SNY insider blames Yankees' medical screeners for Frankie Montas trade
It's Brian Cashman's job to know more than the general public. Therefore, when he and the Yankees shrugged off the shoulder concerns that surrounded Frankie Montas before the 2022 trade deadline, that served as a signal to the fan base that it was alright to celebrate and breathe a sigh of relief.
Once the team determined that the price to pay for Reds right-hander Luis Castillo was too aggressive, Montas was by far the top arm on the market, and the Yankees' rotation -- missing Luis Severino -- needed reinforcements, and was in a position to "go for it."
Sure, Montas came with a few non-shoulder warts; his PED suspension and road vs. home splits bred caution. But, as long as he was healthy, it was tough to do better -- and borderline impossible to predict that passing on Jose Quintana would turn out to be a mistake. That particular take is the Captain Hindsight-iest of all time.
He wasn't healthy.
Montas' cameo with the Yankees, after coming over from Oakland (with Lou Trivino) in exchange for Ken Waldichuk, JP Sears, Luis Medina and Cooper Bowman, featured eight games. The right-hander resembled the pitcher New York acquired in two of them, very clearly battling through the issue that plagued him in Oakland. Eventually, he succumbed, hitting the shelf after a Sept. 16 start in Milwaukee, returning only to struggle in relief in the ALCS, something it also seems he never should've been cleared to do.

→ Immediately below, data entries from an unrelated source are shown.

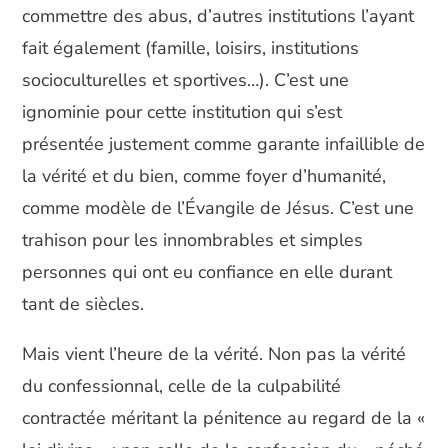
commettre des abus, d’autres institutions l’ayant
fait également (famille, loisirs, institutions
socioculturelles et sportives…). C’est une
ignominie pour cette institution qui s’est
présentée justement comme garante infaillible de
la vérité et du bien, comme foyer d’humanité,
comme modèle de l’Évangile de Jésus. C’est une
trahison pour les innombrables et simples
personnes qui ont eu confiance en elle durant
tant de siècles.
Mais vient l’heure de la vérité. Non pas la vérité
du confessionnal, celle de la culpabilité
contractée méritant la pénitence au regard de la «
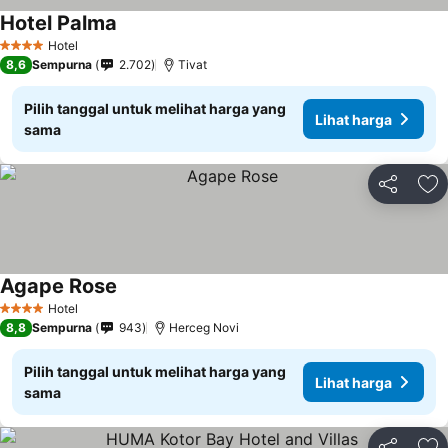
Hotel Palma
Lihat harga
Hotel
4 Bintang
8,6
Sempurna
2.702
Tivat
Pilih tanggal untuk melihat harga yang
Lihat harga
sama
Bagikan
Ta
Agape Rose
Lihat harga
Hotel
4 Bintang
8,8
Sempurna
943
Herceg Novi
Pilih tanggal untuk melihat harga yang
Lihat harga
sama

After a few weeks off, Montas struggled to ramp up his offseason throwing program. After a few more weeks, he opted into a surgical scope that could have him back in September, or could take him out for the season and end his Yankees career. As SNY's Andy Martino laid out on Wednesday in the wake of the news, Cashman harbors no ill will towards Oakland's Billy Beane for facilitating the trade, but needs to look internally at whoever approved the medicals, which were supposed to represent the Yankees' knowledge gulf between the team and their captive audience.
Yankees medical staff at fault for Frankie Montas situation?
We know nothing. We don't know who was responsible for what and what MRIs looked like in June, July or August. But the Yankees were certainly supposed to, and it appears whoever was paid to judge their integrity was unable to do so in a satisfactory manner.
Clearly, the shoulder got worse in the weeks and months after the deal. But the foundation was already there. The general public knew Montas had just missed a few starts with stiffness. As disappointed as that same general public would've been if Cashman had left the deadline without a frontline starter, they'd be equally satiated now, knowing that a massive mistake would've been avoided.
Waldichuk, in particular, would be nice to have. He'd be battling for a fifth starter role in the Bronx (though, let's be honest, the team would be undermining him at every turn). He'd be the type of depth that would allow Clarke Schmidt to slide back to the bullpen (or slide to St. Louis in a Brendan Donovan deal). He wouldn't be the centerpiece of a Bryan Reynolds trade, but he'd be a completely acceptable second banana to Jasson Dominguez/Oswald Peraza, something the Yankees don't currently have to offer.
He might also be injured or laid up soon. Injuries are unpredictable. That's what makes the Yankees' inability to predict one of the very rare predictable ones in Montas' shoulder so frustrating.